> TASK DETAILS
Output the entries word for word. Omit images.

Stored data entries
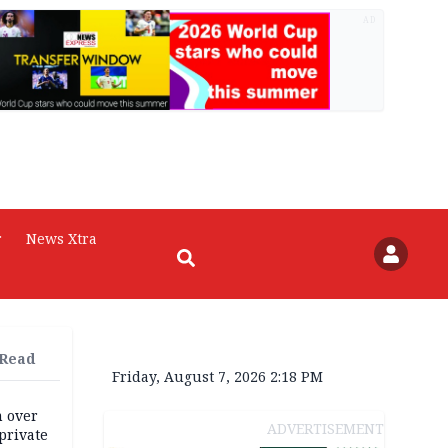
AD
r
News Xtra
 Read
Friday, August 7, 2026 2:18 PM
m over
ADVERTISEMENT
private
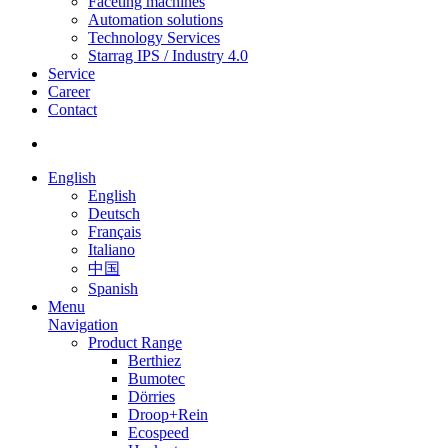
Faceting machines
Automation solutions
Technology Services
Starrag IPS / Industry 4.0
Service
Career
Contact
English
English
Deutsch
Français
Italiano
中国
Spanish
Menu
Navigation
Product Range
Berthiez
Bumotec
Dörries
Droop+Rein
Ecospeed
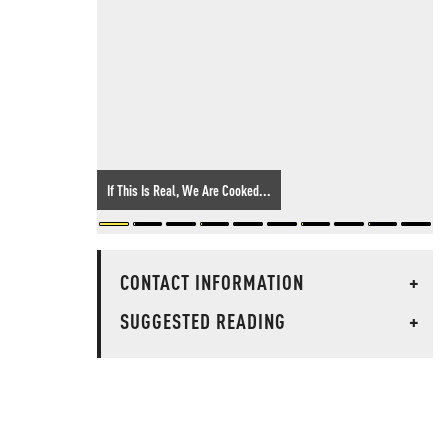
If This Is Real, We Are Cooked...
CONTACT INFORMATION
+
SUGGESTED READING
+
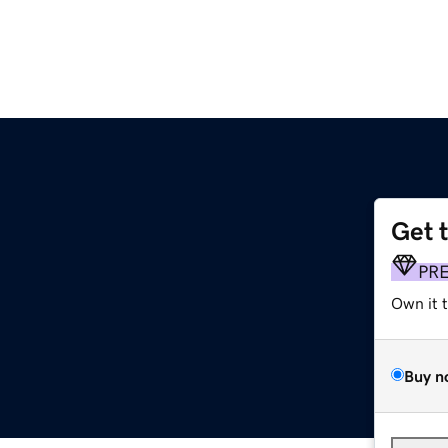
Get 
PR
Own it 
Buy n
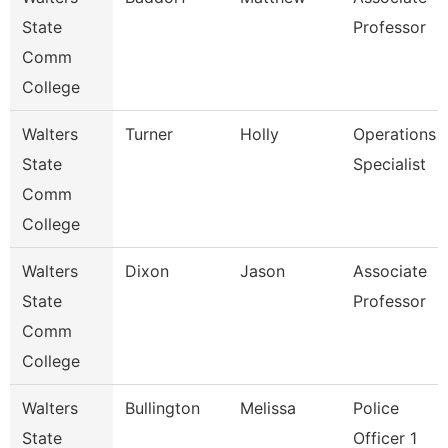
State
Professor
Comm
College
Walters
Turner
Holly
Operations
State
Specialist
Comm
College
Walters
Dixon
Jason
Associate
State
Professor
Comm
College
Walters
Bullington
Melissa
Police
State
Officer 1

> EXERCISE RESULT
AD
r
News Xtra
 Read
Friday, August 7, 2026 2:18 PM
m over
ADVERTISEMENT
private
Faceting machines
Automation solutions
Technology Services
Starrag IPS / Industry 4.0
Service
Career
Contact
English
English
Deutsch
Français
Italiano
中国
Spanish
Menu
Navigation
Product Range
Berthiez
Bumotec
Dörries
Droop+Rein
Ecospeed
If This Is Real, We Are Cooked...
CONTACT INFORMATION
+
SUGGESTED READING
+
Get 
PR
Own it 
Buy n
State
Professor
Comm
College
Walters
Turner
Holly
Operations
State
Specialist
Comm
College
Walters
Dixon
Jason
Associate
State
Professor
Comm
College
Walters
Bullington
Melissa
Police
State
Officer 1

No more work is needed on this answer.